Obama Balks on Revealing Coal Company Visits to White House

The Secret Service has denied a request from the nonpartisan watchdog group Citizens for Responsibility and Ethics in Washington, or CREW, which sought logs of visits by coal company executives. The move comes despite the Obama administration's promises for a new era of transparency in government dealings, and continues a practice begun under the Bush-Cheney White House.
The group says in a statement that it is filing a complaint in federal court against the Department of Homeland Security, under the Freedom of Information Act. In its compalint, CREW states that,
CREW is harmed by DHS’s failure to process CREW’s FOIA request on an expedited basis, because that failure hampers CREW’s ability to satisfy the compelling public need for full, accurate and current information about the influence that executives of the 10 largest coal production companies within the United States have had, or attempted to have, on the president and his administration in formulating the nation’s energy policy. Absent this critical information, CREW cannot advance its mission of educating the public to ensure that the public continues to have a vital voice in government.
The Secret Service also denied a request from MSNBC to release the names of all visitors to the White House since January 20.

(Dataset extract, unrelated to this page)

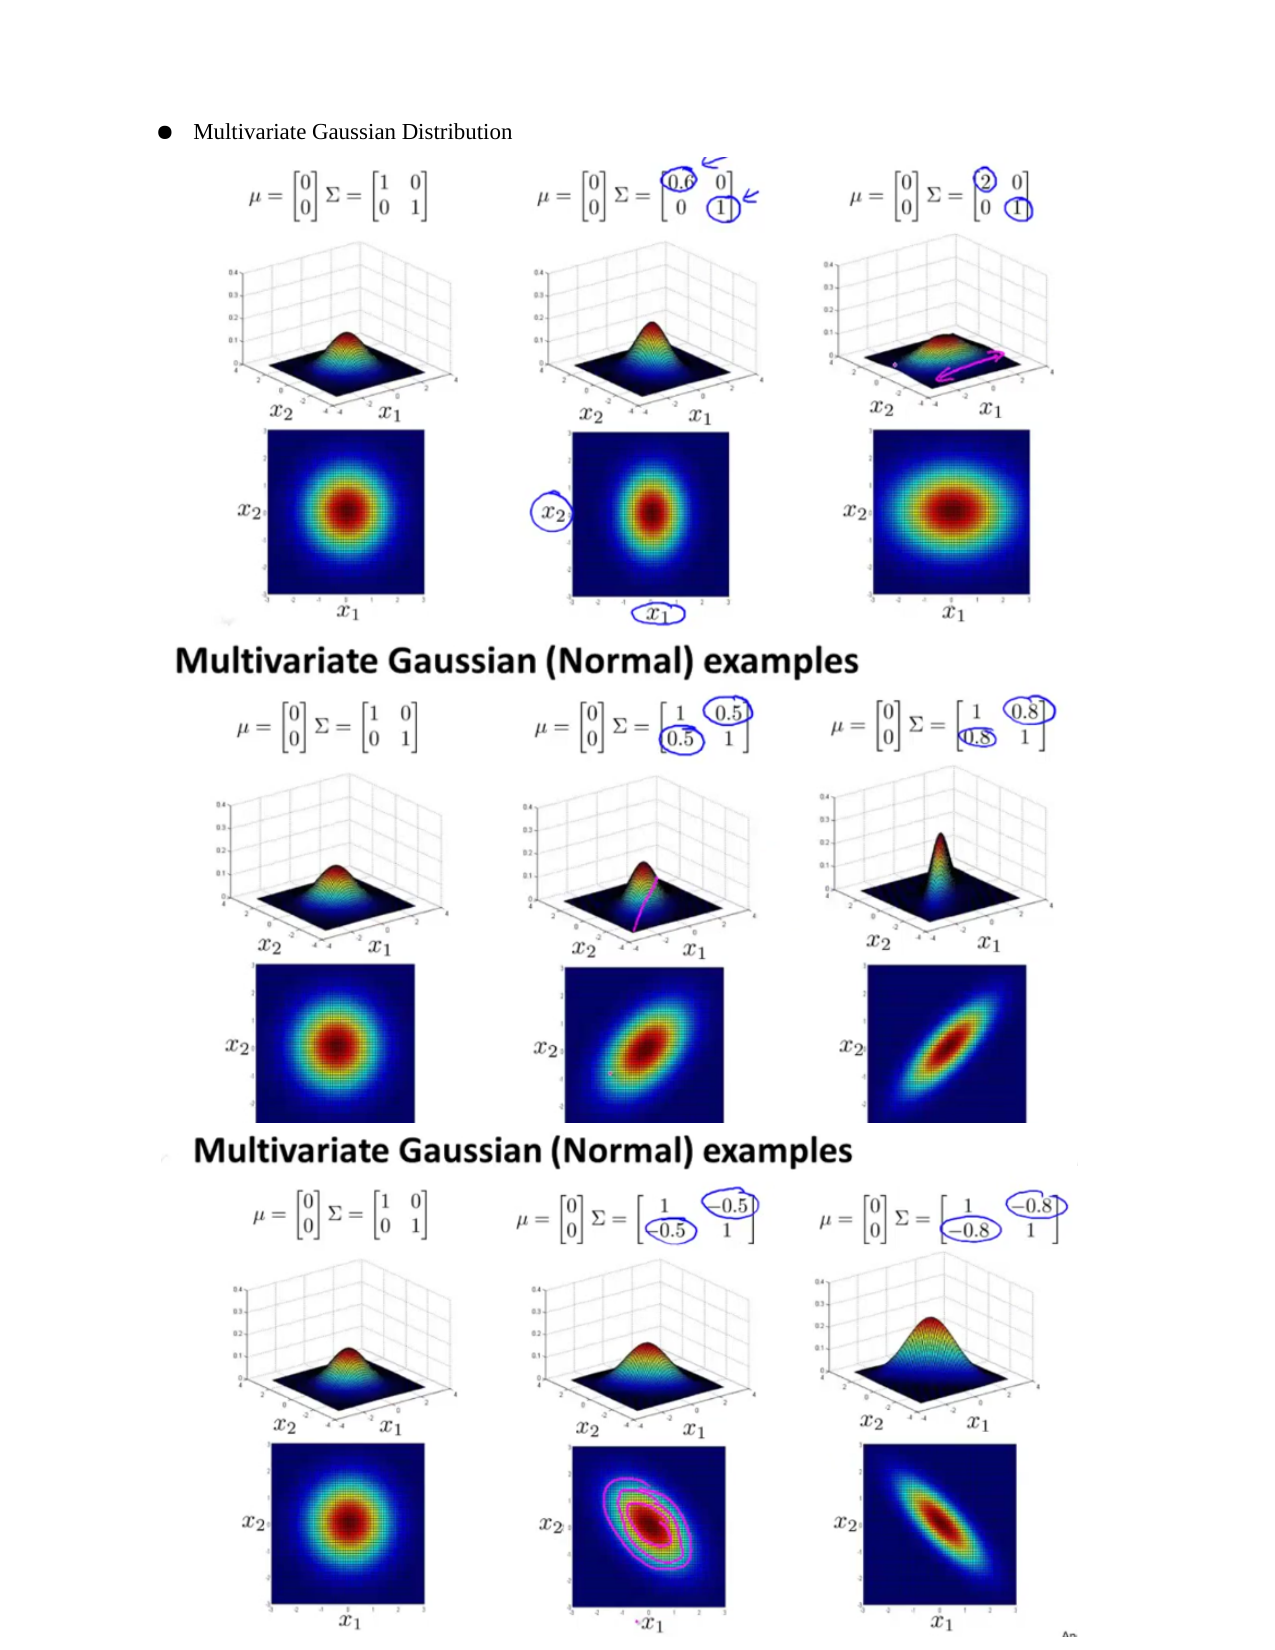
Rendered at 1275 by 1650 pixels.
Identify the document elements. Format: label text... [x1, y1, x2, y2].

The Secret Service claimed in its response to CREW that the logs of visitors to the White House are presidential and vice-presidential records, rather than agency records, and so not governed by Freedom of Information Act statutes, and also protected under a "presidential communications priviledge."
This particular executive privilege argument was pioneered under the Bush administration. It's been rejected twice by federal judges, and is still under litigation. "In late January and again in May, the Obama administration had opportunities to change course, when it filed papers in the appeals court, but stuck with the Bush position," reports MSNBC.
At a press conference today, White House spokesperson Robert Gibbs stated that this is a policy that's under review.
But by any measure, this is a very disheartening decision by the Obama administration, especially coming less than a week after it declined to order a ban on mountaintop removal mining of coal. It enhances a growing perception that President Obama is soft on the politically powerful coal industry. "President Obama and the green activists he has appointed to run his interior-focused regulatory agencies surely know this. But their contortions over mountaintop mining would make a Cirque du Soleil performer wince," wrote the editors of the Los Angeles Times over the weekend. "...Obama is clearly intimidated by coal's powerful lobby. The industry is a major employer in West Virginia, Kentucky, Tennessee and other Appalachian states, where miners tend to vote for whichever party is friendliest to Big Coal."
Perhaps this is simply a question of old security theatre habits dying hard. But it's time to lay them to rest. What enhancement of national security or the safety of the President or Vice President will come from withholding the record of who's visited the White House from the public?